Si pides sardinas te recuerdan su alto contenido en Omega-3; si la cosa va de brócoli cómo obviar sus propiedades anticancerígenas; si se come con té (cada vez más frecuente) se celebra su potencial antioxidante y diurético; si la ensalada lleva nueces se comenta el poder energético y las bondades cardiovasculares; si se trata de salmón hay que recordar que con cada bocado estamos dándole la patada al colesterol malo; el kale aliñado con un poquito de aceite no engorda, sacia y nutre como ninguna otra col; si preparamos una tortilla blanca, sólo con claras, nos deshacemos de aquello que nada aporta y sólo engorda, y así hasta el infinito. Yo, lo confieso, no puedo con tanto.

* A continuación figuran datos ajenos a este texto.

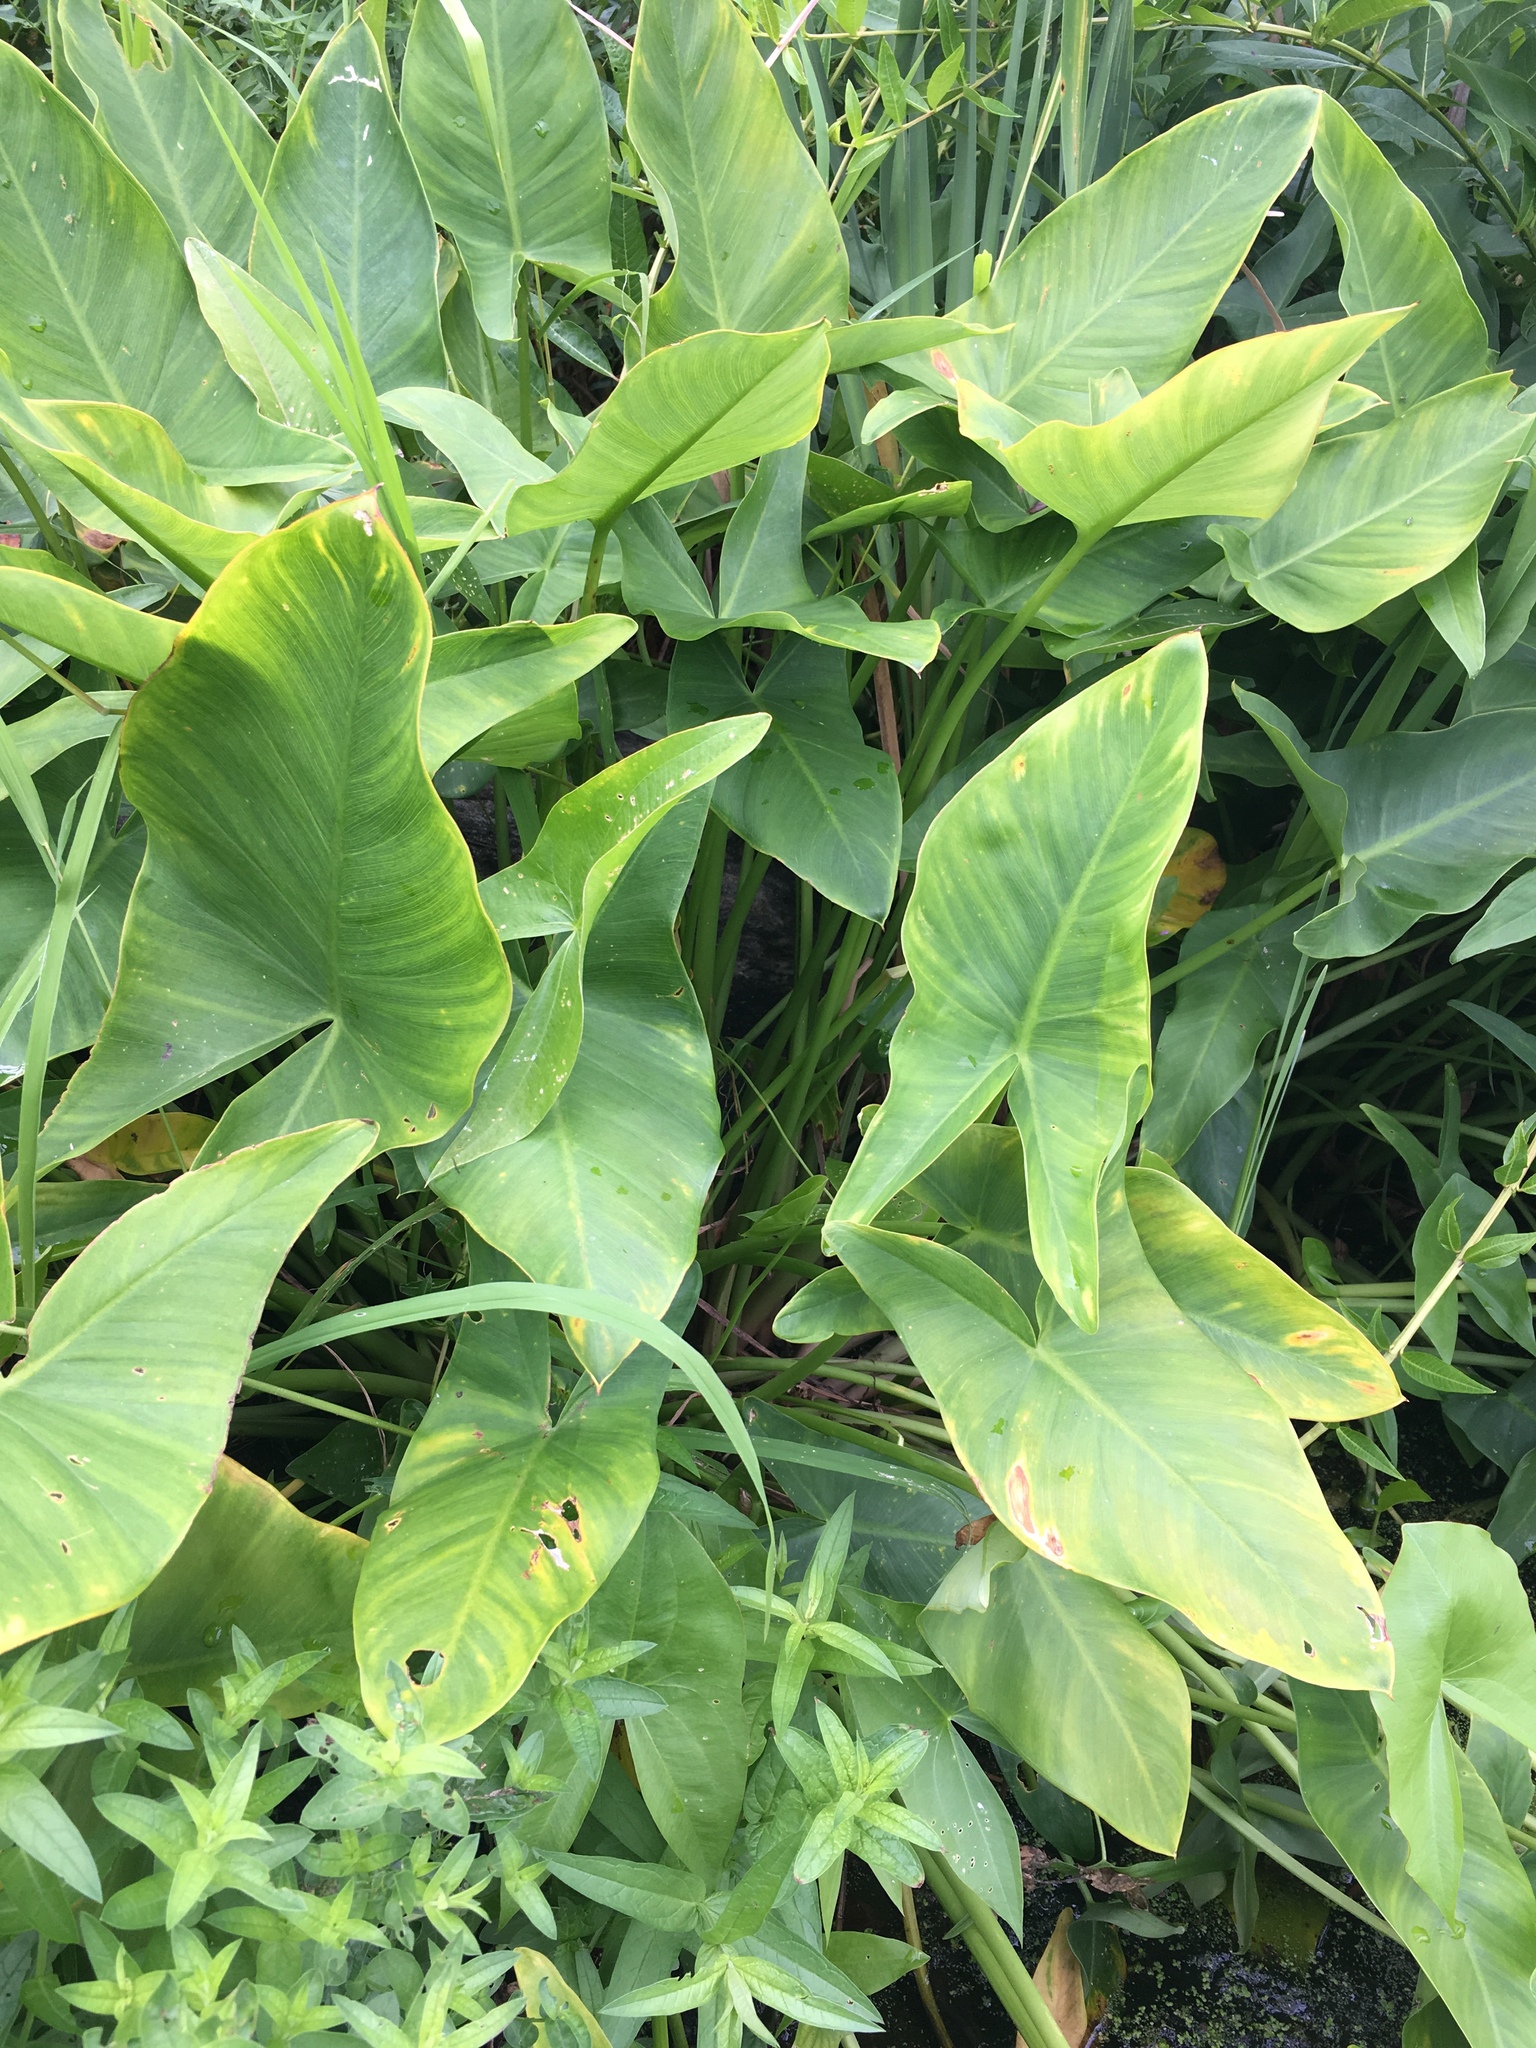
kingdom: Plantae
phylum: Tracheophyta
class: Liliopsida
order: Alismatales
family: Araceae
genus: Peltandra
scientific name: Peltandra virginica
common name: Arrow arum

Me indigna esa tendencia a juzgar los alimentos borrando cualquier aspecto hedonista o social, que finalmente seguro que ejerce una influencia más decisiva en el bienestar que la relación estricta de sus propiedades. Leo que los creativos guays de Sylicon Valley están entusiasmados con unos polvitos llamados Soylent que mezclados con agua le evitan a uno el mal trago de comerse un plato como Dios manda. Soylent es un compuesto nutritivo que fue diseñado en 2003 por un ingeniero de software con el fin de ahorrar dinero y no perder tiempo ni en la preparación de comida ni en esa media hora preciosa que se va en consumirla. Esta dieta, que se toma con pajita y permite al ejecutivo no apartar la mirada del ordenador, no está aceptada por la ciencia como un sustitutivo de la comida pero hay modernetes que la están abrazando con entusiasmo. Considero que no es más que una falta de respeto hacia aquellos que no tienen comida que llevarse a la boca.